The excitement of their reunion temporarily washed away the terror of the ordeal and replaced it with breathless giddiness. He must have been doing a terrible job of explaining though, because his father looked nothing short of horrified.
“Oh, no, don’t worry!” he rushed to explain. “They didn’t get anyone else! I think mother must have, managed to stop them from reaching the town with the guards or something, because there was definitely no one else on the ship.” Odysseus didn’t look reassured. If anything, his words only served to worry him more.
“Raiders,” he repeated with breathless horror. “You were taken by raiders?” Telemachus nodded hesitantly as his father immediately began scanning him, fussing protectively over every piece of exposed skin for potential injuries. He couldn’t help the slight thrill that went through him at being handled like he was something so precious.
“It’s really okay, though,” he tried, though his comfort seemed to fall on deaf ears. “Besides, you found me!” Odysseus didn’t seem to agree, but he pressed a kiss to the top of his head and took a shaky breath in anyway, steadiness returning to his limbs after making sure Telemachus didn’t have some mystery stab wound left unattended.
“Right. Right, okay, let’s talk to Circe and then let’s go home. Your mother will be missing you too.” His father still sounded like he was struggling to get enough air in his lungs, his thumbs tracing circles on Telemachus’s shoulders to ground them both.
They were so tangled that standing took a fair bit of manoeuvring on both their parts, but eventually they were upright and moving. Their progress was considerably slowed by Odysseus’s insistence to press Telemachus against his side as they walked, tucking him under his chlamys like an owl shielding its young with its wings. He couldn’t find it in himself to complain when his father was so warm.

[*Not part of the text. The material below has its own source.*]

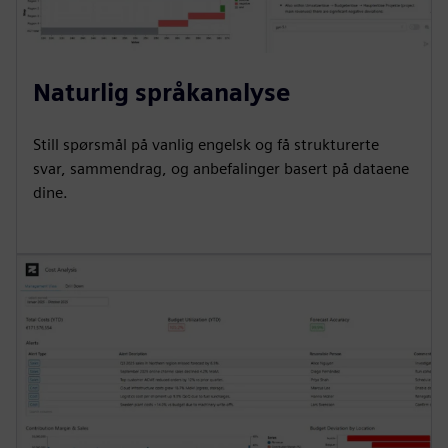
Naturlig språkanalyse
Still spørsmål på vanlig engelsk og få strukturerte
svar, sammendrag, og anbefalinger basert på dataene
dine.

He guided them to Circe’s quarters, stopped before opening the door by his father going still.
“Do you want to wait outside while I talk to her?” he whispered, expression impossibly soft as he ran his hand through Telemachus’s curls. He leaned into the touch, trying to nuzzle his face against his father’s palm.
“You said you wouldn’t leave me behind. I am holding you to it literally.” His father huffed a laugh, drawing fond circles against his cheek with his thumb.
“Together then.” He leaned in conspiratorially, eyes crinkling as he smiled down at him. “For good, this time.”